Quand il est arrêté en 2015, l’accusé a fréquenté toute la galaxie jihadiste francophone de Syrie, d'Omar Diaby, recruteur d'une vaste filière notamment dans la région niçoise, au Toulousain Rodrigue Quenum, pris en photo tenant par les cheveux une tête fraîchement coupée, à son "frère" Rached Riahi, membre de la filière dite de Cannes-Torcy, condamné par défaut à 20 ans de réclusion, le maximum alors encouru, en juin 2017.

Après son arrestation, Tyler Vilus, qui a réussi à conserver quelques jours son téléphone, envoie un message à Abaaoud pour lui dire:

"sa change rien.quand je sort jagis"

"je te recontact quand je sort si je sort" (sic)

Aux enquêteurs, il affirmera avoir fait croire à Abaaoud qu'il voulait commettre un attentat alors qu'il cherchait seulement à quitter l'EI pour gagner la Mauritanie.
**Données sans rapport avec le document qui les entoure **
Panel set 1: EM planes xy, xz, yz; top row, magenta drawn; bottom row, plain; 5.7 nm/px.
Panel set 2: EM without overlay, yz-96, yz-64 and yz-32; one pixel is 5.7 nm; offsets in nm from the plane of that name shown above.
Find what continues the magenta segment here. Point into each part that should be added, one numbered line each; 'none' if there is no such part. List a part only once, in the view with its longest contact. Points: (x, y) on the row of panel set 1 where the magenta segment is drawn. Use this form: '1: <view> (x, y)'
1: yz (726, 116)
 La réalité, c'est que je ne projetais rien et, surtout, je ne voulais pas être tenu pour responsable de faits commis par d'autres. Je n'ai jamais été missionné pour frapper l'Europe.
Tyler Vilus au juge d'instruction


Génèse : de la Tunisie à la Syrie

C'est en Tunisie que Tyler Vilus se frotte une première fois au radicalisme salafiste: fin août 2011, il gagne ce pays où les mouvements islamistes refleurissent après les printemps arabes et, selon les enquêteurs, participe en septembre 2012 au saccage de l'ambassade des Etats-Unis.
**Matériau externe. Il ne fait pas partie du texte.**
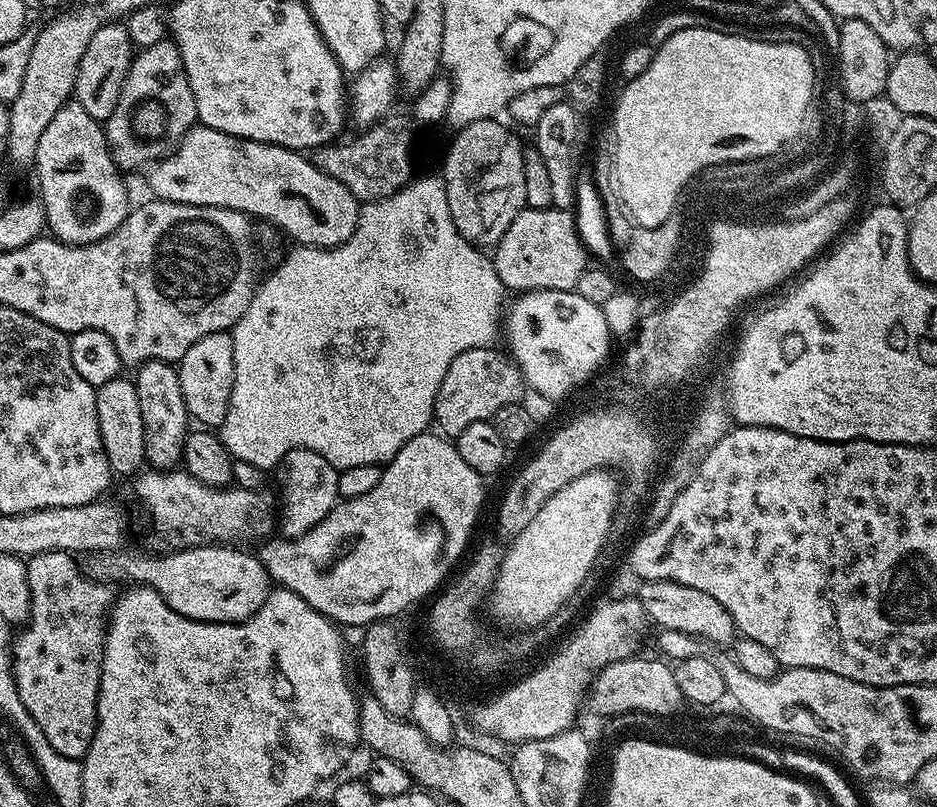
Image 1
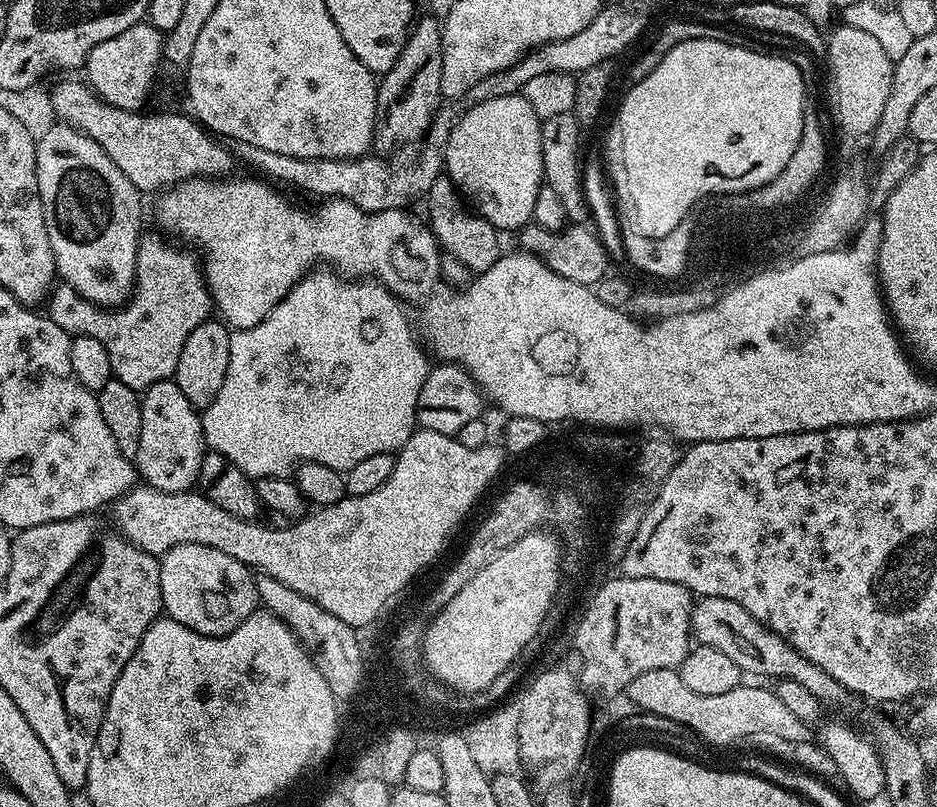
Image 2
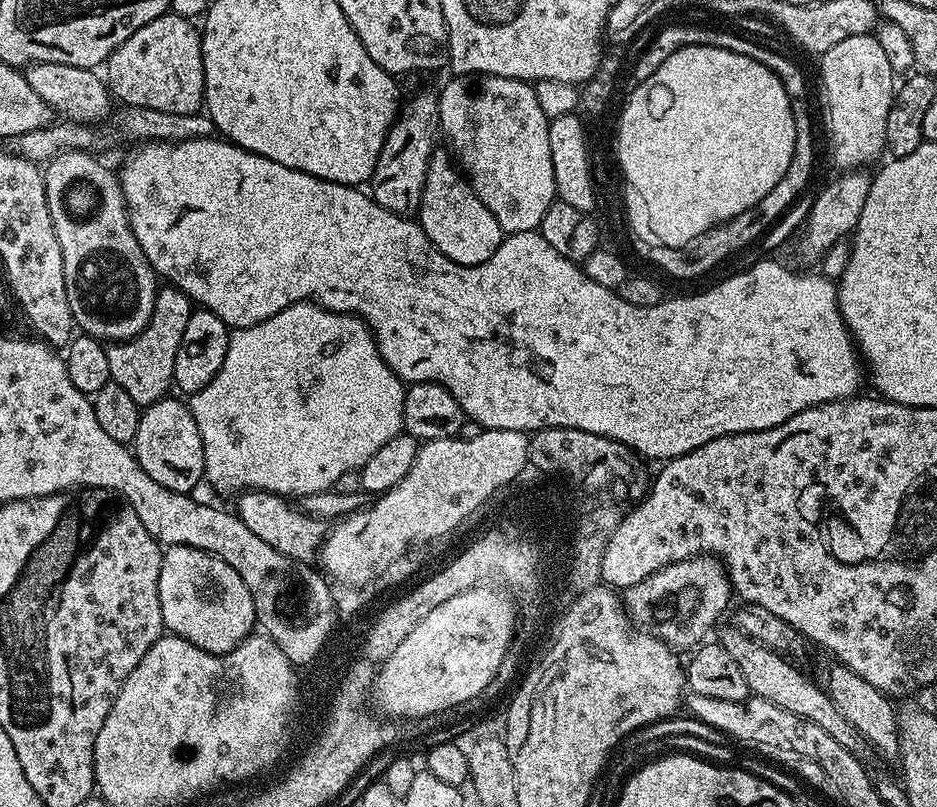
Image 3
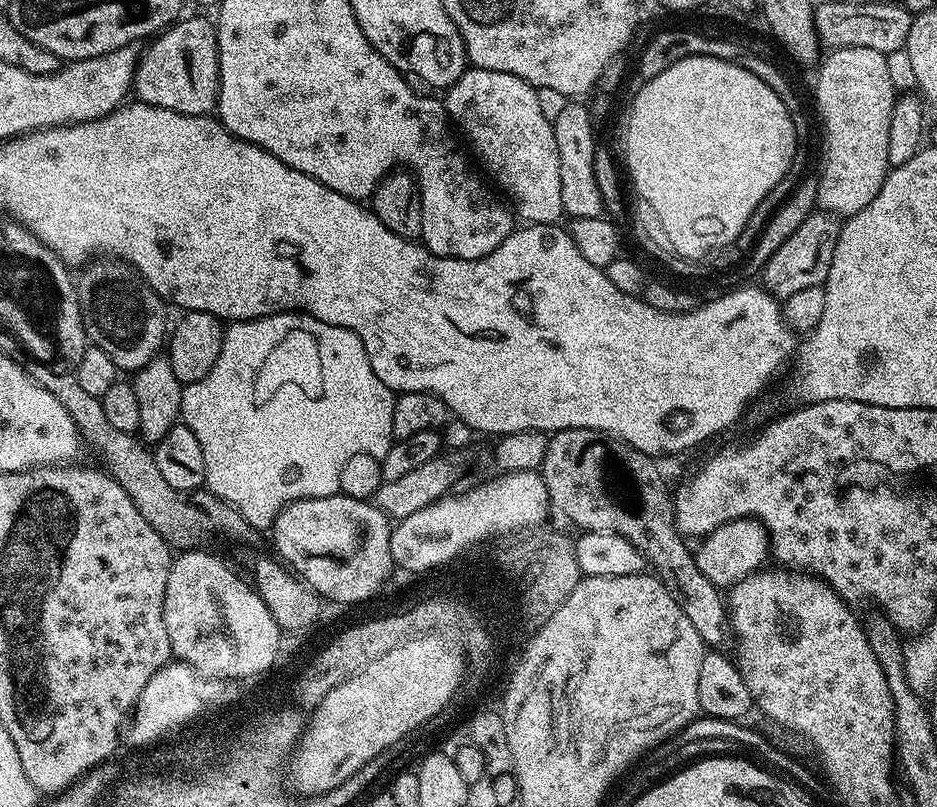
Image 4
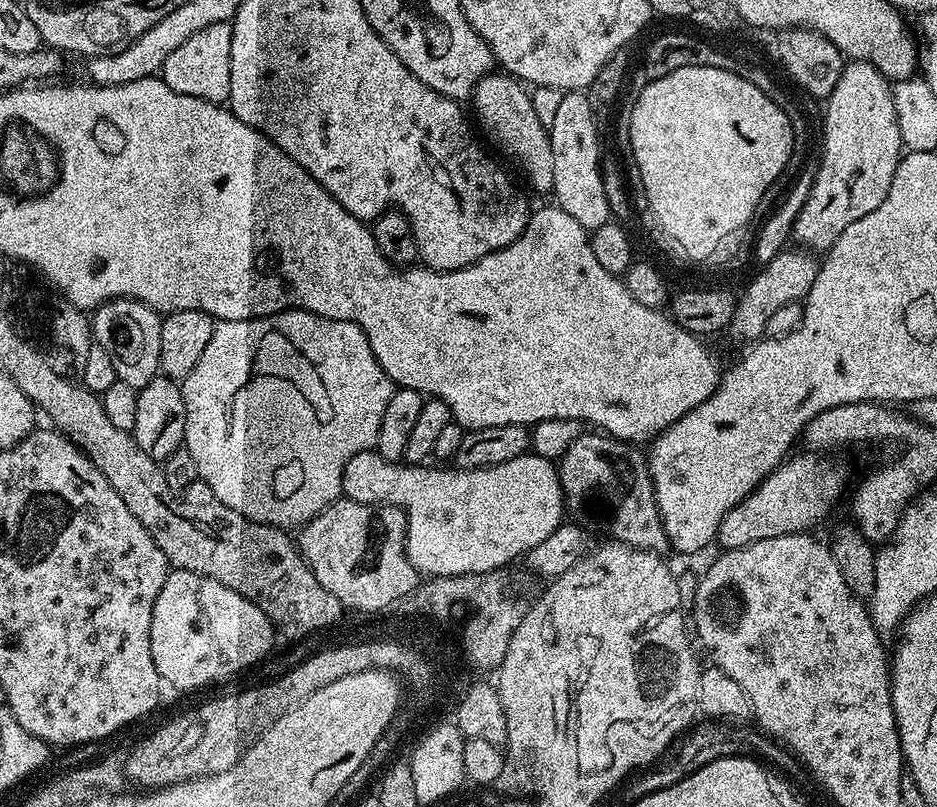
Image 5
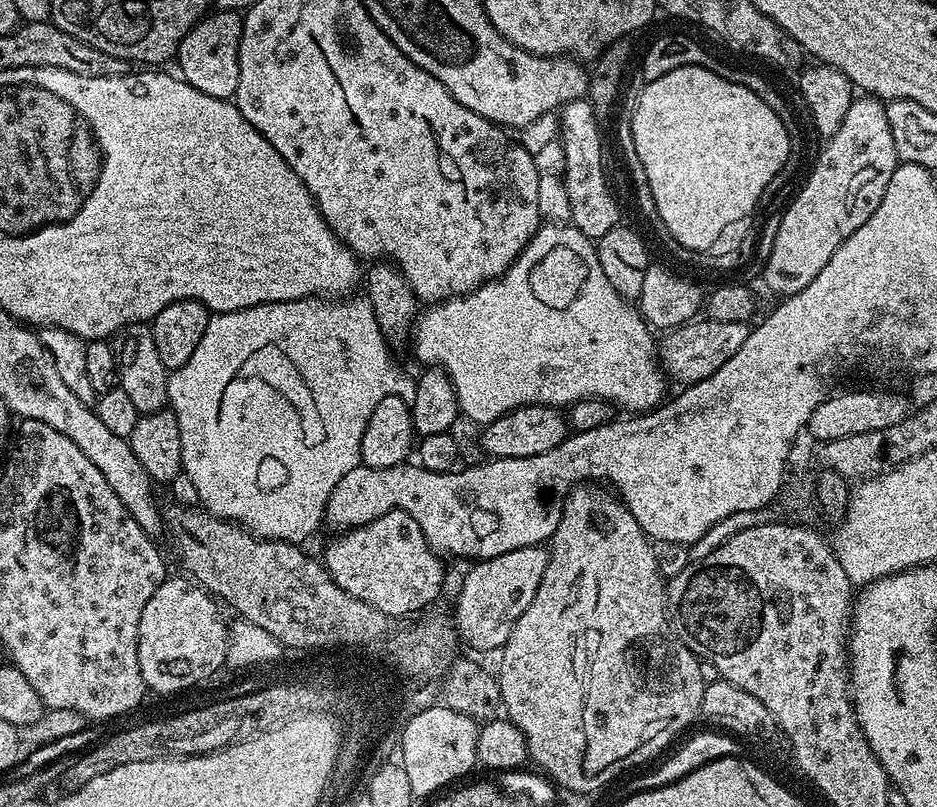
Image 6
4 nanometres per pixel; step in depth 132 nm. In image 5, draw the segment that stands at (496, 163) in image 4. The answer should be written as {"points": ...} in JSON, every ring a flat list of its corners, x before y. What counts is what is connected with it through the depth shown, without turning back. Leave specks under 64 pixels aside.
{"points":[[489,74,476,84,470,105,476,111,480,124,492,135,492,140,524,171,524,176,545,194,551,193,554,182,554,154,550,154,548,129,538,122,529,89,521,81,507,75]]}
Déçu par la "tiédeur" des salafistes tunisiens, aux dires de sa mère, Tyler Vilus part en Syrie: après un premier séjour d'octobre à décembre 2012, il s'y installe en mars 2013. Dès l'été 2013, il écrit à sa mère: "En plus d'être flic, je suis devenu émir d'un groupe de Français". D'abord installé dans la région d'Alep (ouest), il s'établira en 2014 à Shaddadi (est), qui fut l'un des bastions de l'EI, près de la frontière irakienne. 
 

Figure de l’Etat islamique

Les enquêteurs décrivent les multiples casquettes de Tyler Vilus: à la fois "recruteur", "combattant" et "membre de la police" de l'EI. Il évoque lui-même des combats violents et "cette odeur de musc que seul un frère tombé peut dégager". Posté à Hraytan, dans la périphérie d'Alep, le Français est soupçonné d'être membre de la brigade "Al-Muhajireen" (des "immigrés"), un escadron responsable de tortures et d'exécutions sommaires, ce qu'il conteste. Sont aussi membres de ce commando Riahi, Abaaoud et deux futurs kamikazes du Bataclan: Samy Amimour et Ismaël Mostefai.
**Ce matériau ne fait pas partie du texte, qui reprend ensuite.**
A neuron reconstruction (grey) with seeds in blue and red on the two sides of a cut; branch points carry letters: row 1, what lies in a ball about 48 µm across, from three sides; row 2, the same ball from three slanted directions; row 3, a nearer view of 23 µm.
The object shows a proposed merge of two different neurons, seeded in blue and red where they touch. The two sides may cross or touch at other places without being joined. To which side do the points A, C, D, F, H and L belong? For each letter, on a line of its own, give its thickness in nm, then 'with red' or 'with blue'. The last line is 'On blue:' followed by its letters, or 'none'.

A Shaddadi, où se sont retrouvés de nombreux combattants français et belges, Tyler Vilus occupe un poste dans la police islamique chargée de l'application de la charia, des interpellations et exécutions, selon des témoins.

Le Français d’origine antillaise apparaît dans une vidéo diffusée en 2015 par le bureau médiatique de l'EI: deux prisonniers, l'un appartenant à l'Armée syrienne libre et l'autre aux troupes de Bachar Al-Assad, agenouillés et yeux bandés, sont exécutés d'une balle dans la tête. Visage découvert, Tyler Vilus se tient debout, sur la même ligne que les bourreaux. Tyler Vilus n'est pas soupçonné d'être l'un des bourreaux cagoulés mais il contient la foule, levant le bras lorsque les prisonniers sont assassinés. "Je n'ai eu aucun rôle dans cette exécution. Je sortais de la mosquée (…) J'ai été rameuté comme les civils qui sont présents sur ce carrefour", se défend-il devant le juge qui l'interroge au cours de l'instruction, d'après Franceinfo.

Le procès est prévu à Paris jusqu'au 3 juillet.